2025 MLR Western Conference
|  | Club | P | W | D | L | PF | PA | PD | TF | TA | TB | LB | Pts |
| 1 | z – Utah Warriors | 16 | 11 | 0 | 5 | 529 | 443 | +86 | 77 | 59 | 12 | 2 | 58 |
| 2 | y – Houston SaberCats | 16 | 10 | 0 | 6 | 458 | 365 | +93 | 63 | 53 | 10 | 4 | 54 |
| 3 | x – RFC Los Angeles | 16 | 8 | 1 | 7 | 501 | 497 | +4 | 76 | 71 | 14 | 3 | 51 |
| 4 | x – Seattle Seawolves | 16 | 8 | 1 | 7 | 460 | 422 | +38 | 67 | 56 | 11 | 4 | 49 |
| 5 | e – San Diego Legion | 16 | 8 | 0 | 8 | 490 | 429 | +61 | 74 | 60 | 12 | 4 | 48 |

Notes
- * - League Champions
- z – Clinched home field advantage for the entire playoffs
- c – Clinched home field advantage for the conference semi-finals
- y – Clinched conference title
- x – Clinched playoff spot
- e – Eliminated from playoff contention

===Venue selection===
On March 14, 2024, MLR announced that Centreville Bank Stadium in Pawtucket, Rhode Island would host the Championship Final.

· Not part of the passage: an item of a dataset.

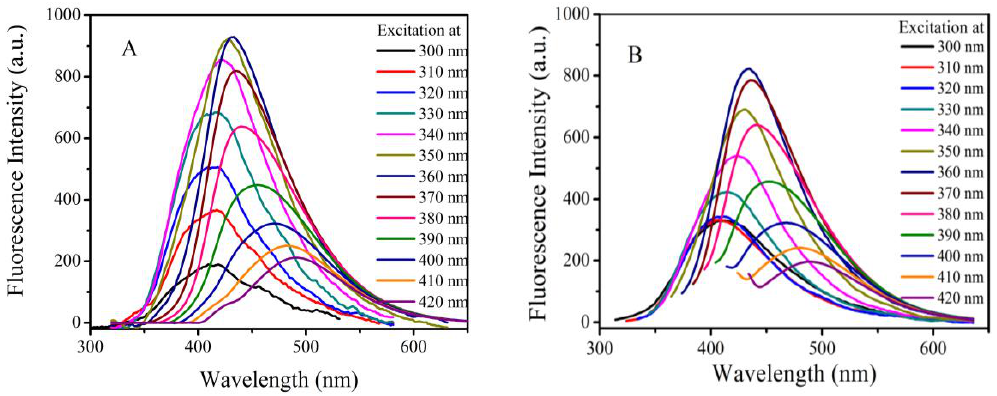
Figure 2. Fluorescence emission spectra of FCNs obtained at different excitation wavelengths without metronidazole ( A ) and adding metronidazole (15 μM) ( B ).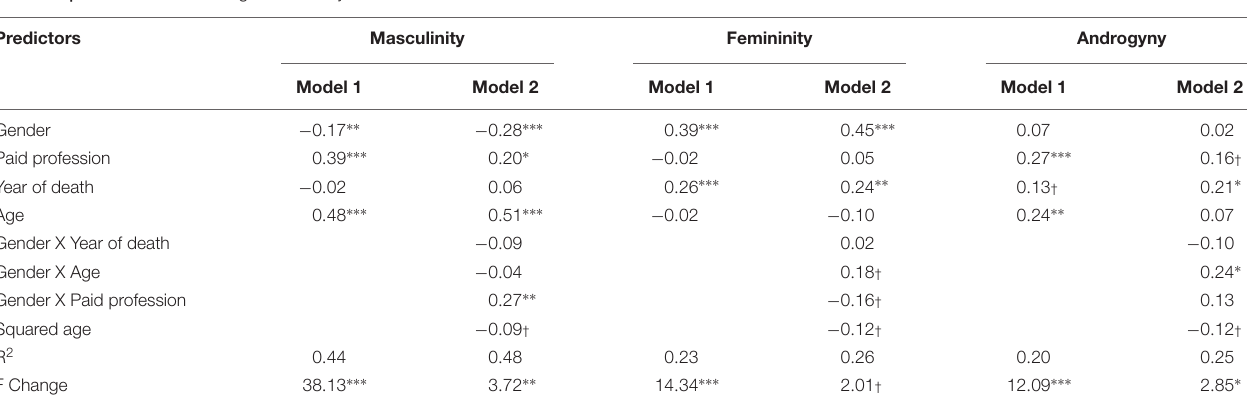
TABLE 3 | Results of the OLS regression analyses.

It is the home stadium of Rhode Island FC of the USLC and the first league championship to be hosted in the northeast since 2022; and will be the first major championship sporting event to be held at Centreville Bank Stadium.

==Broadcasting==
The Championship Final was broadcast in the United States on ESPN2.